Agroécologie Temps de lecture 4 min
Dominance-récessivité des gènes, épisode 3 : retour à l’évolution
A partir de l’hypothèse du contrôle de la dominance entre allèles par un système petit ARN-cible, les chercheurs ont démontré la cohérence de ce modèle dans un système pluri-allélique et reconstitué l’histoire évolutive ayant abouti à la mise en place de ce système.
Publié le 17 décembre 2014

Une hiérarchie linéaire dans la dominance
Les chercheurs ont tout d'abord sélectionné six allèles chez une Brassicacée modèle, Arabidopsis halleri. Puis, ils ont effectué des centaines de croisements contrôlés de manière à obtenir un grand nombre de combinaisons de couples d’allèles et déterminer leurs phénotypes, ce qui permet d’identifier l’allèle dominant dans chaque couple. Ces croisements ont montré qu’il existe une hiérarchie linéaire dans les relations de dominance : un allèle est dominant sur tous les autres, un deuxième est dominant sur tous les autres sauf le premier, jusqu'au dernier allèle qui est récessif vis-à-vis de tous les autres.

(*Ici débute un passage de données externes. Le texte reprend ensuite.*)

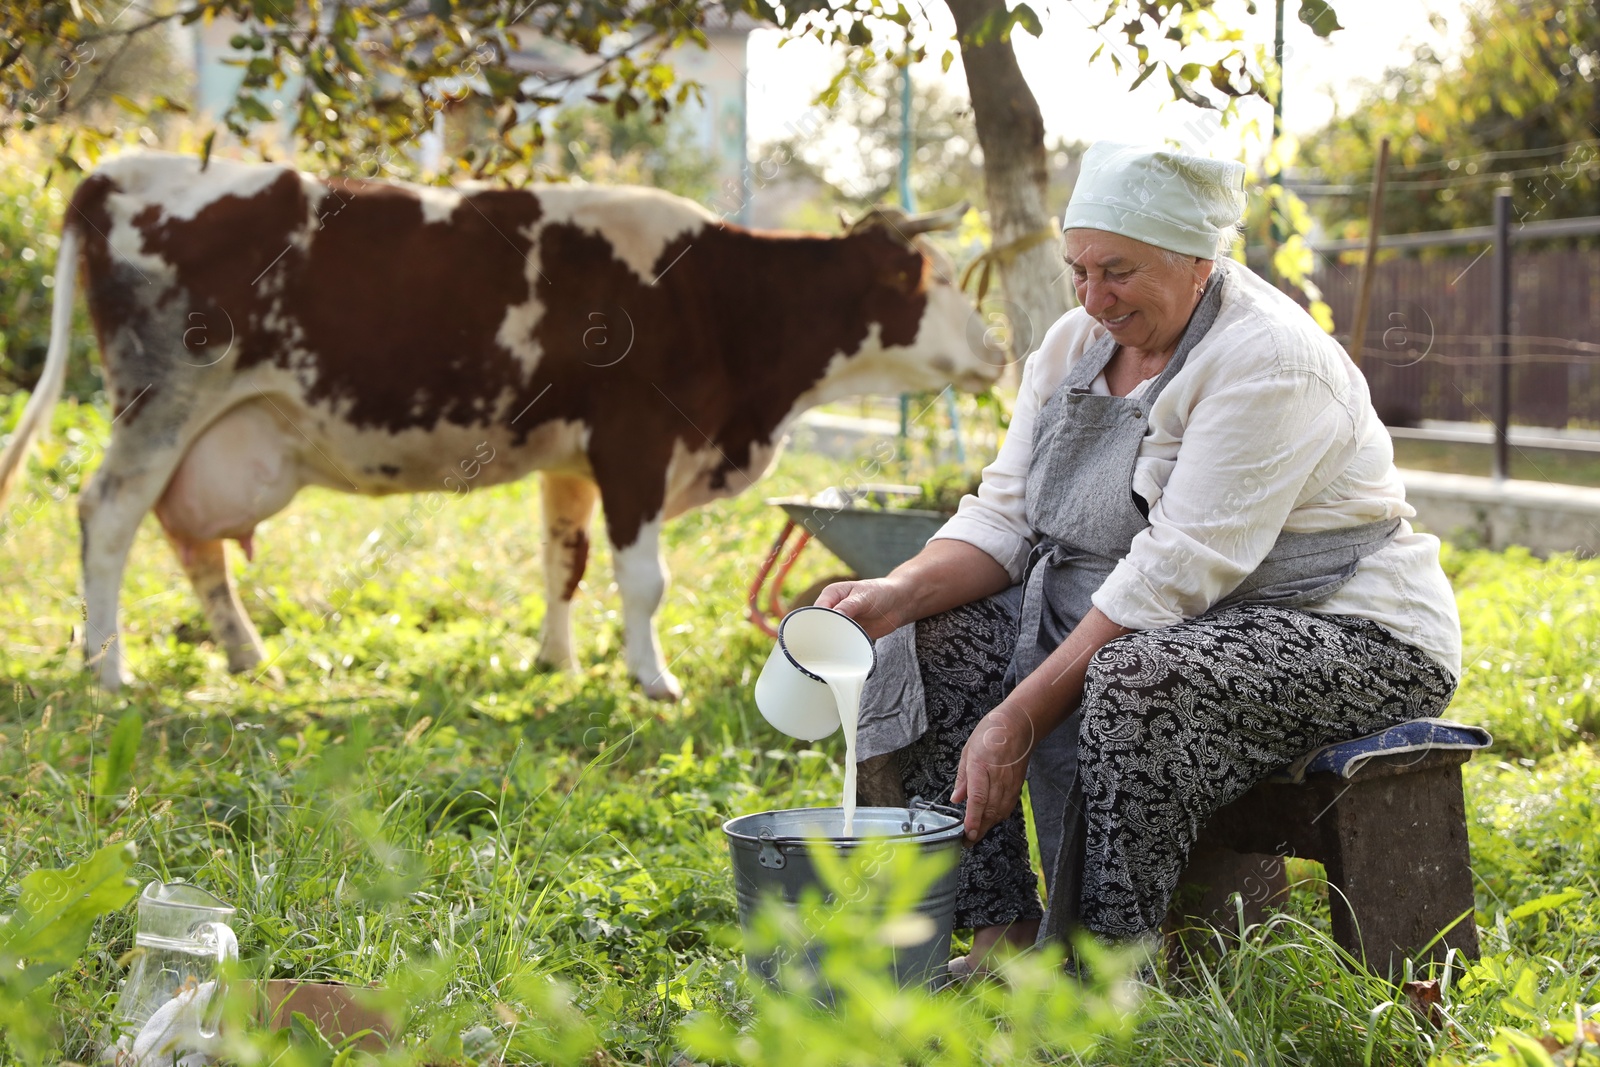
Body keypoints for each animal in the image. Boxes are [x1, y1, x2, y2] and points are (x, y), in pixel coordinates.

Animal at [0, 150, 998, 700]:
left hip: (206, 431)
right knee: (108, 516)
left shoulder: (571, 459)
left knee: (188, 537)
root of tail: (117, 171)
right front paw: (651, 678)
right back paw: (107, 667)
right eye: (944, 280)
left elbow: (564, 561)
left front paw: (555, 660)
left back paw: (246, 657)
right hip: (161, 403)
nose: (998, 346)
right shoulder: (635, 442)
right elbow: (644, 580)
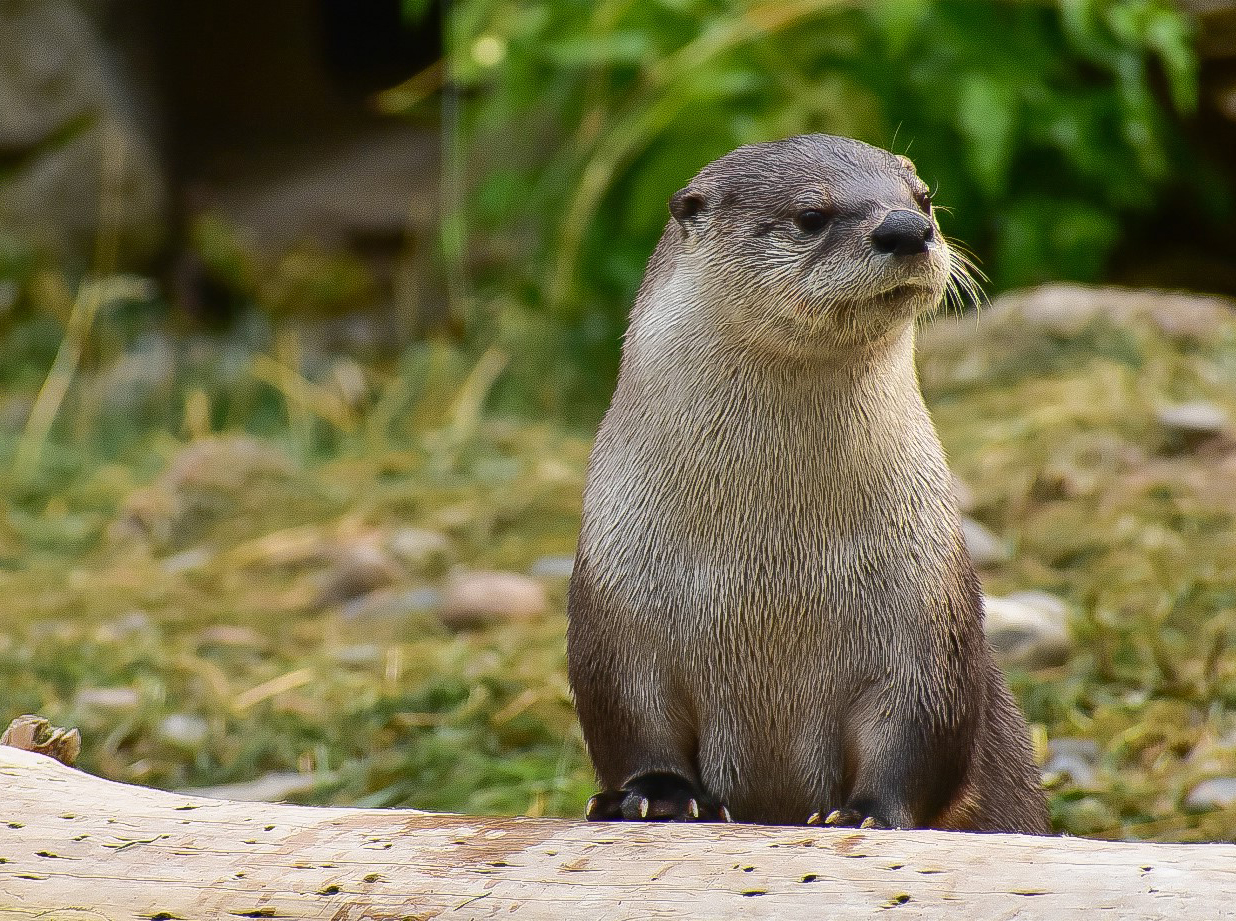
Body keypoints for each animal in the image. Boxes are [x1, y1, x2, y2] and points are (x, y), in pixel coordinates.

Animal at [566, 134, 1049, 833]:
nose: (909, 229)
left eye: (923, 197)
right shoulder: (617, 601)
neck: (771, 570)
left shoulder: (927, 612)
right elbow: (631, 719)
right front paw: (656, 796)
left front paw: (866, 813)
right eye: (812, 216)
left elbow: (917, 727)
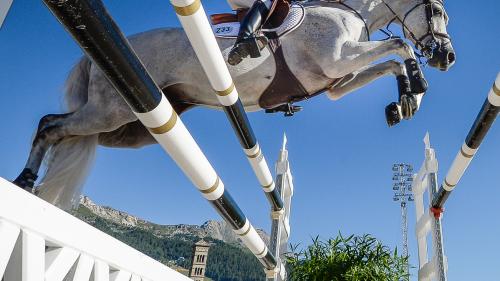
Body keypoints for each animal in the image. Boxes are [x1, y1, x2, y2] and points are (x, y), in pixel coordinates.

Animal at [13, 0, 456, 208]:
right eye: (436, 10)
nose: (446, 57)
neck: (348, 12)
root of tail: (93, 57)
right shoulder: (337, 60)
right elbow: (398, 45)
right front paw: (416, 84)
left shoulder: (337, 80)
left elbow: (390, 61)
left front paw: (404, 101)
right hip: (111, 111)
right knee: (50, 123)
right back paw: (24, 179)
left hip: (130, 128)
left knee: (63, 129)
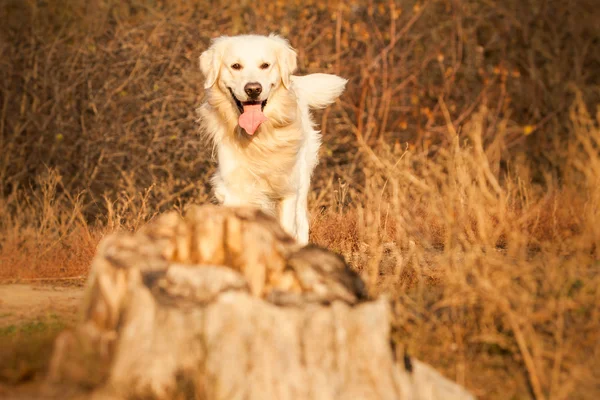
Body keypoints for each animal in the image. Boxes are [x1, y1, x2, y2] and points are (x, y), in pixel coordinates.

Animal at [198, 33, 346, 244]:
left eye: (265, 65)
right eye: (236, 66)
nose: (253, 89)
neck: (259, 139)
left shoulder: (287, 189)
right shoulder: (233, 189)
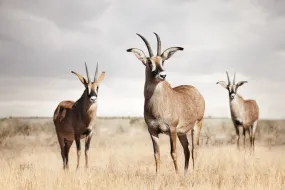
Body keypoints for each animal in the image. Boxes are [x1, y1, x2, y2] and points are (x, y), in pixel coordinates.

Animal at [126, 32, 204, 175]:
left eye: (162, 60)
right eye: (149, 62)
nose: (163, 75)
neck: (157, 105)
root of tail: (196, 91)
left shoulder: (171, 129)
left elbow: (173, 153)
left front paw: (176, 175)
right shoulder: (152, 131)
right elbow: (156, 154)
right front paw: (157, 176)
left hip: (196, 126)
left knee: (194, 149)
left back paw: (192, 172)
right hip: (181, 133)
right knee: (187, 150)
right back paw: (185, 174)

Puis, par des méthodes de bioinformatique, les auteurs ont cherché des petits ARN et leurs cibles potentielles sur les six allèles sélectionnés. Ils ont montré que dans plus de 90% des relations de dominance observées, il existe un petit ARN produit par l'allèle dominant, qui cible spécifiquement l'allèle récessif. Le système petit ARN-cible fournit donc une explication cohérente à la grande majorité des phénotypes observés. Il est robuste pour expliquer les relations de dominance en situation multiallélique.
Preuve expérimentale
Les chercheurs ont achevé leur démonstration en établissant la preuve expérimentale de l’implication du système petit ARN-cible dans l’établissement de la dominance génétique. Parmi tous les couples petit ARN-cible détectés in silico, ils en ont choisi un en particulier et ont réalisé des transformations génétiques chez Arabidopsis thaliana, qui est une plante autogame, donc dépourvu de système d’auto-incompatibilité. En important dans cette plante les éléments du système d’auto-incompatibilité d’Arabidopsis halleri, les chercheurs ont montré que la présence du petit ARN et de sa cible est nécessaire pour qu'une relation de dominance se mette en place.
Mise en place du système au cours de l’évolution
Enfin, les auteurs ont étendu leur analyse à un plus grand nombre d'allèles. Ils ont prédit in silico les séquences des petits ARN et de leurs cibles et en reconstruisant leur histoire évolutive, ils ont montré que des processus de duplication, délétion et diversification des petits ARNs et de leurs cibles pouvaient expliquer la mise en place d'un tel réseau de dominance. Au final, il est clair que, comme attendu par la théorie, des éléments génétiques se sont accumulés dans différentes lignées alléliques. Certains allèles sont ainsi devenus dominants par l'acquisition de petits ARN, d'autres récessifs par l'acquisition de cibles, comme par une sorte de consentement mutuel : il est en effet aussi « avantageux » d'être récessif que dominant, ce qui importe, c’est d’aboutir à ce qu'un seul allèle soit exprimé chez les hétérozygotes.
Le succès de la convergence disciplinaire
Débats passionnés, modèles mathématiques et prédictions théoriques, mesures génétiques et phénotypiques, validations fonctionnelles et reconstruction historique : tout cela est classique en biologie. Mais il est exceptionnel que toutes ces approches soient combinées simultanément sur un même objet biologique. Apporter une explication complète en biologie le nécessite pourtant, comme l'avait énoncé Dobzhanski en 1973 : "Rien n'a de sens en biologie si ce n'est à la lumière de l'évolution".